**Task directions:** Will you write out, word for word, every line from the one with "Schlagwörter" to the final line of the data below, with the pictures left out?

########################################

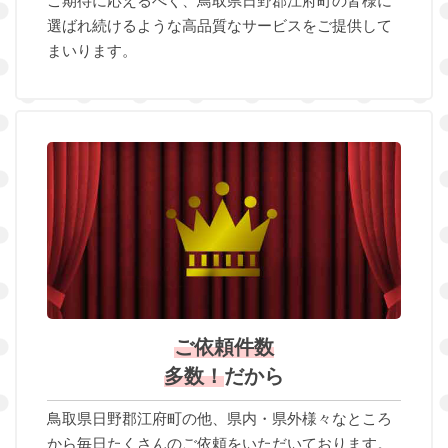
ご期待に応えるべく、鳥取県日野郡江府町の皆様に
選ばれ続けるような高品質なサービスをご提供して
まいります。
ご依頼件数
多数！
だから
鳥取県日野郡江府町の他、県内・県外様々なところ
から毎日たくさんのご依頼をいただいております。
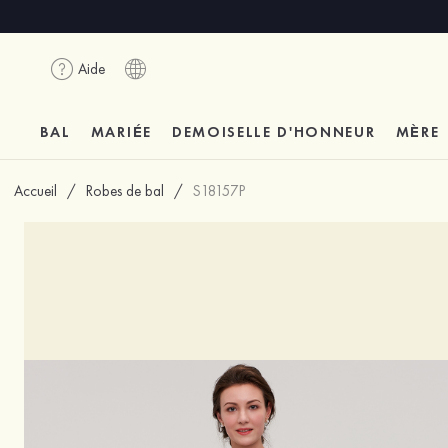
Aide
BAL
MARIÉE
DEMOISELLE D'HONNEUR
MÈRE
Accueil
/
Robes de bal
/
S18157P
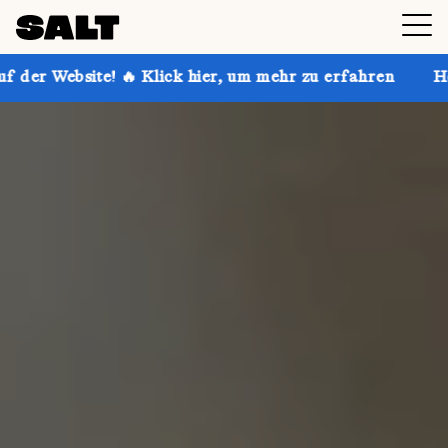
 Klick hier, um mehr zu erfahren
Hol dir bis zu 30 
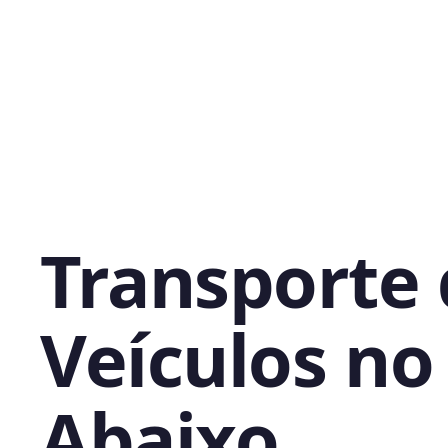
Transporte
Veículos no
Abaixo,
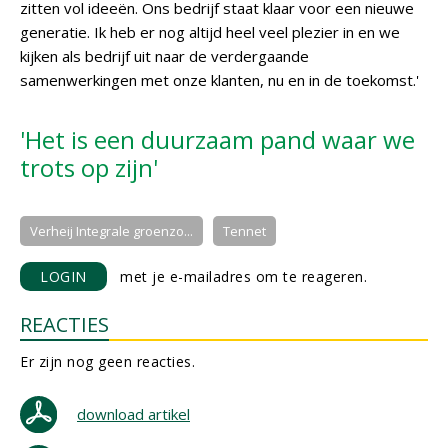
zitten vol ideeën. Ons bedrijf staat klaar voor een nieuwe
generatie. Ik heb er nog altijd heel veel plezier in en we
kijken als bedrijf uit naar de verdergaande
samenwerkingen met onze klanten, nu en in de toekomst.'
'Het is een duurzaam pand waar we
trots op zijn'
Verheij Integrale groenzo...
Tennet
LOGIN
met je e-mailadres om te reageren.
REACTIES
Er zijn nog geen reacties.
download artikel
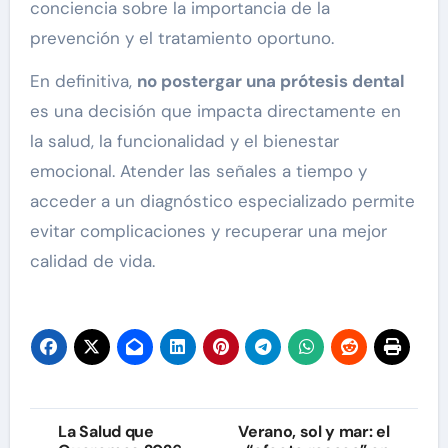
conciencia sobre la importancia de la
prevención y el tratamiento oportuno.
En definitiva,
no postergar una prótesis dental
es una decisión que impacta directamente en
la salud, la funcionalidad y el bienestar
emocional. Atender las señales a tiempo y
acceder a un diagnóstico especializado permite
evitar complicaciones y recuperar una mejor
calidad de vida.
Navegación
La Salud que
Verano, sol y mar: el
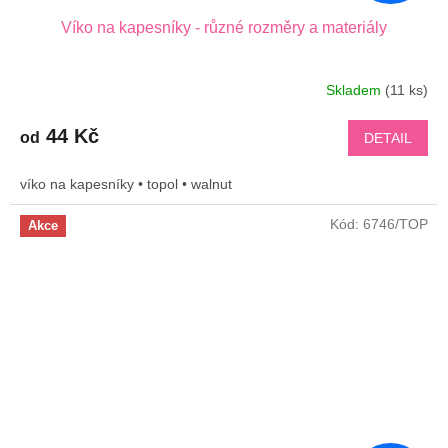
Víko na kapesníky - různé rozměry a materiály
Skladem
(11 ks)
44 Kč
od
DETAIL
víko na kapesníky • topol • walnut
Kód:
6746/TOP
Akce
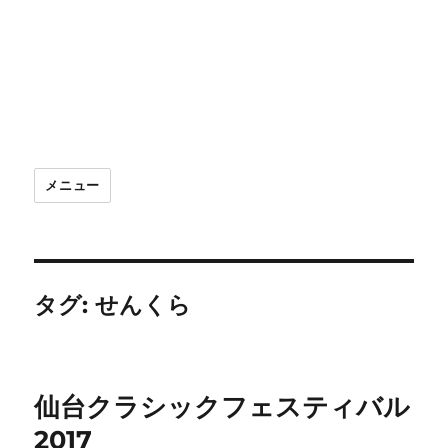
メニュー
タグ:
せんくら
仙台クラシックフェスティバル
2017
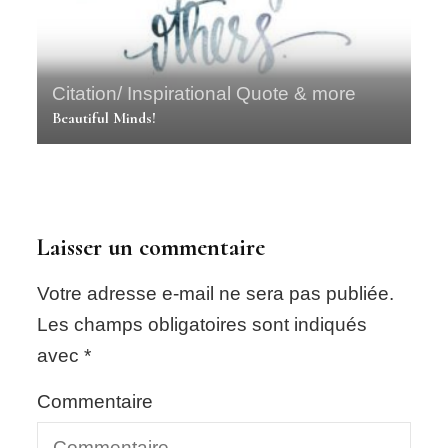
Citation/ Inspirational Quote & more
Beautiful Minds!
Laisser un commentaire
Votre adresse e-mail ne sera pas publiée.
Les champs obligatoires sont indiqués
avec
*
Commentaire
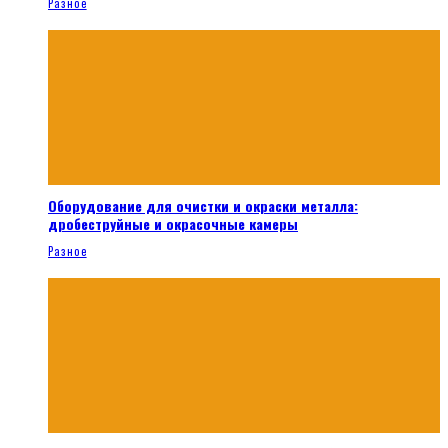
Разное
Оборудование для очистки и окраски металла:
дробеструйные и окрасочные камеры
Разное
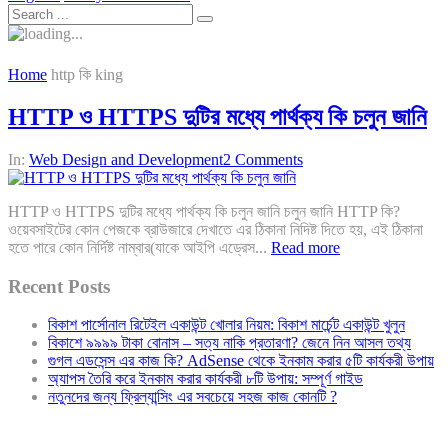
Home
http কি king
HTTP ও HTTPS দুটির মধ্যে পার্থক্য কি চলুন জানি
In:
Web Design and Development
2 Comments
HTTP ও HTTPS দুটির মধ্যে পার্থক্য কি চলুন জানি চলুন জানি HTTP কি?
ওয়েবসাইটের কোন পেজকে ব্রাউজারে দেখাতে এর ঠিকানা নিদিষ্ট দিতে হয়, এই ঠিকানা
হতে পারে কোন নির্দিষ্ট নাম্বার(যাকে আইপি এড্রেস...
Read more
Recent Posts
বিকাশ পার্সোনাল রিটেইল একাউন্ট খোলার নিয়ম: বিকাশ মার্চেন্ট একাউন্ট খুলুন
বিকাশে ৯৯৯৯ টাকা বোনাস – সত্য নাকি প্রতারণা? জেনে নিন আসল তথ্য
গুগল এডসেন্স এর কাজ কি? AdSense থেকে ইনকাম করার ৫টি কার্যকরী উপায়
অ্যাপস তৈরি করে ইনকাম করার কার্যকরী ৮টি উপায়: সম্পূর্ণ গাইড
নতুনদের জন্য ফ্রিল্যান্সিং এর সবচেয়ে সহজ কাজ কোনটি ?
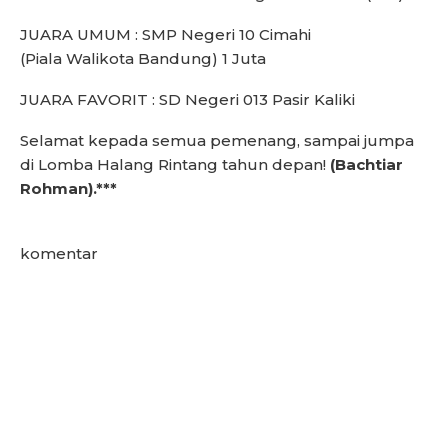
JUARA UMUM : SMP Negeri 10 Cimahi
(Piala Walikota Bandung) 1 Juta
JUARA FAVORIT : SD Negeri 013 Pasir Kaliki
Selamat kepada semua pemenang, sampai jumpa
di Lomba Halang Rintang tahun depan!
(Bachtiar
Rohman).***
komentar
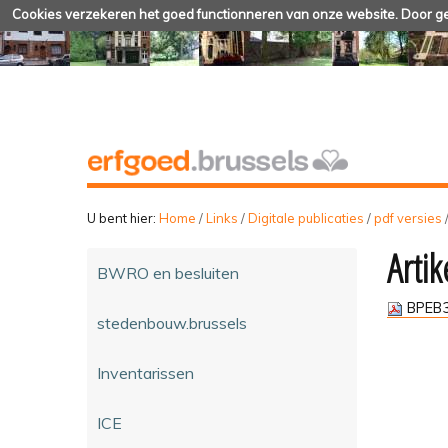
Cookies verzekeren het goed functionneren van onze website. Door geb
U bent hier:
Home
/
Links
/
Digitale publicaties
/
pdf versies
Artik
BWRO en besluiten
BPEB3
stedenbouw.brussels
Inventarissen
ICE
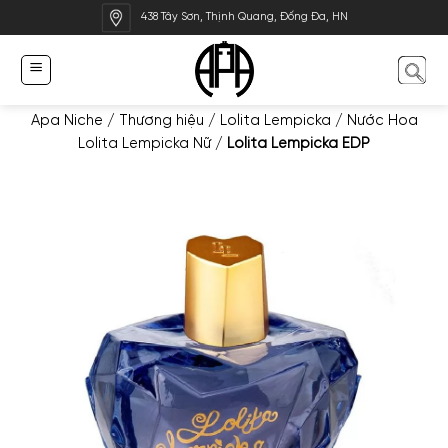
Bỏ
438 Tây Sơn, Thịnh Quang, Đống Đa, HN
qua
nội
dung
Apa Niche
/
Thương hiệu
/
Lolita Lempicka
/
Nước Hoa
Lolita Lempicka Nữ
/
Lolita Lempicka EDP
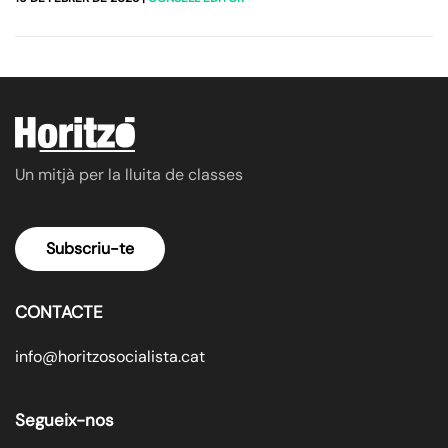
Un mitjà per la lluita de classes
Subscriu-te
CONTACTE
info@horitzosocialista.cat
Segueix-nos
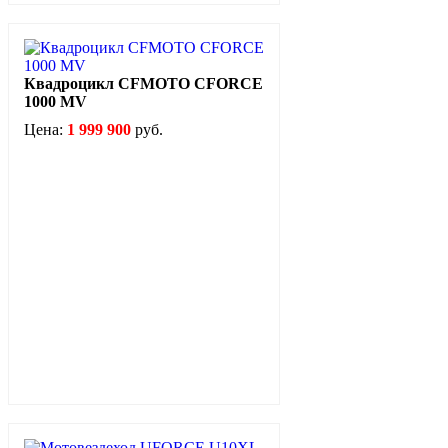
Квадроцикл CFMOTO CFORCE
1000 MV
Цена:
1 999 900
руб.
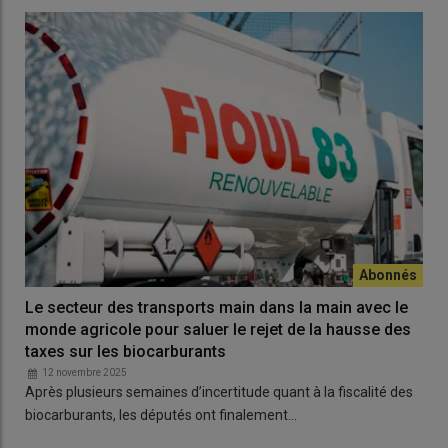
Le secteur des transports main dans la main avec le
monde agricole pour saluer le rejet de la hausse des
taxes sur les biocarburants
12 novembre 2025
Après plusieurs semaines d’incertitude quant à la fiscalité des
biocarburants, les députés ont finalement…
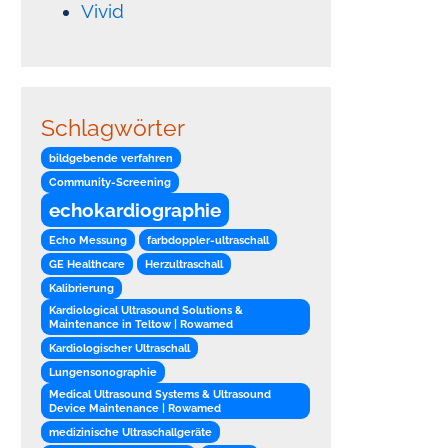
Vivid
Schlagwörter
bildgebende verfahren
Community-Screening
echokardiographie
Echo Messung
farbdoppler-ultraschall
GE Healthcare
Herzultraschall
Kalibrierung
Kardiological Ultrasound Solutions &
Maintenance in Teltow | Rowamed
Kardiologischer Ultraschall
Lungensonographie
Medical Ultrasound Systems & Ultrasound
Device Maintenance | Rowamed
medizinische Ultraschallgeräte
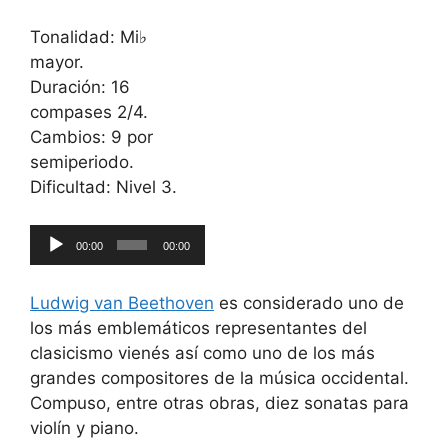
Tonalidad: Mi♭
mayor.
Duración: 16
compases 2/4.
Cambios: 9 por
semiperiodo.
Dificultad: Nivel 3.
Reproductor
00:00
00:00
de
audio
Ludwig van Beethoven
es considerado uno de
los más emblemáticos representantes del
clasicismo vienés así como uno de los más
grandes compositores de la música occidental.
Compuso, entre otras obras, diez sonatas para
violín y piano.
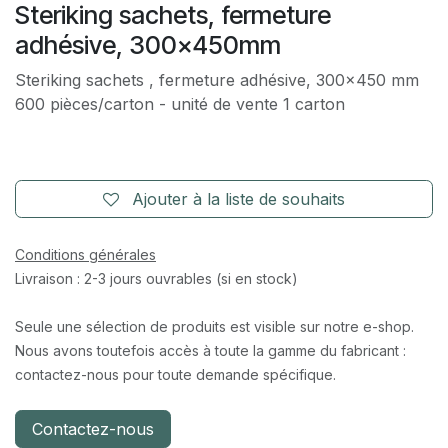
Steriking sachets, fermeture
adhésive, 300x450mm
Steriking sachets , fermeture adhésive, 300x450 mm
600 pièces/carton - unité de vente 1 carton
Ajouter à la liste de souhaits
Conditions générales
Livraison : 2-3 jours ouvrables (si en stock)
Seule une sélection de produits est visible sur notre e-shop.
Nous avons toutefois accès à toute la gamme du fabricant :
contactez-nous pour toute demande spécifique.
Contactez-nous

########################################

**Reply to the exercise:**
Schlagwörter
bildgebende verfahren
Community-Screening
echokardiographie
Echo Messung
farbdoppler-ultraschall
GE Healthcare
Herzultraschall
Kalibrierung
Kardiological Ultrasound Solutions &
Maintenance in Teltow | Rowamed
Kardiologischer Ultraschall
Lungensonographie
Medical Ultrasound Systems & Ultrasound
Device Maintenance | Rowamed
medizinische Ultraschallgeräte
Tonalidad: Mi♭
mayor.
Duración: 16
compases 2/4.
Cambios: 9 por
semiperiodo.
Dificultad: Nivel 3.
Reproductor
00:00
00:00
de
audio
Ludwig van Beethoven
es considerado uno de
los más emblemáticos representantes del
clasicismo vienés así como uno de los más
grandes compositores de la música occidental.
Compuso, entre otras obras, diez sonatas para
violín y piano.
Steriking sachets, fermeture
adhésive, 300x450mm
Steriking sachets , fermeture adhésive, 300x450 mm
600 pièces/carton - unité de vente 1 carton
Ajouter à la liste de souhaits
Conditions générales
Livraison : 2-3 jours ouvrables (si en stock)
Seule une sélection de produits est visible sur notre e-shop.
Nous avons toutefois accès à toute la gamme du fabricant :
contactez-nous pour toute demande spécifique.
Contactez-nous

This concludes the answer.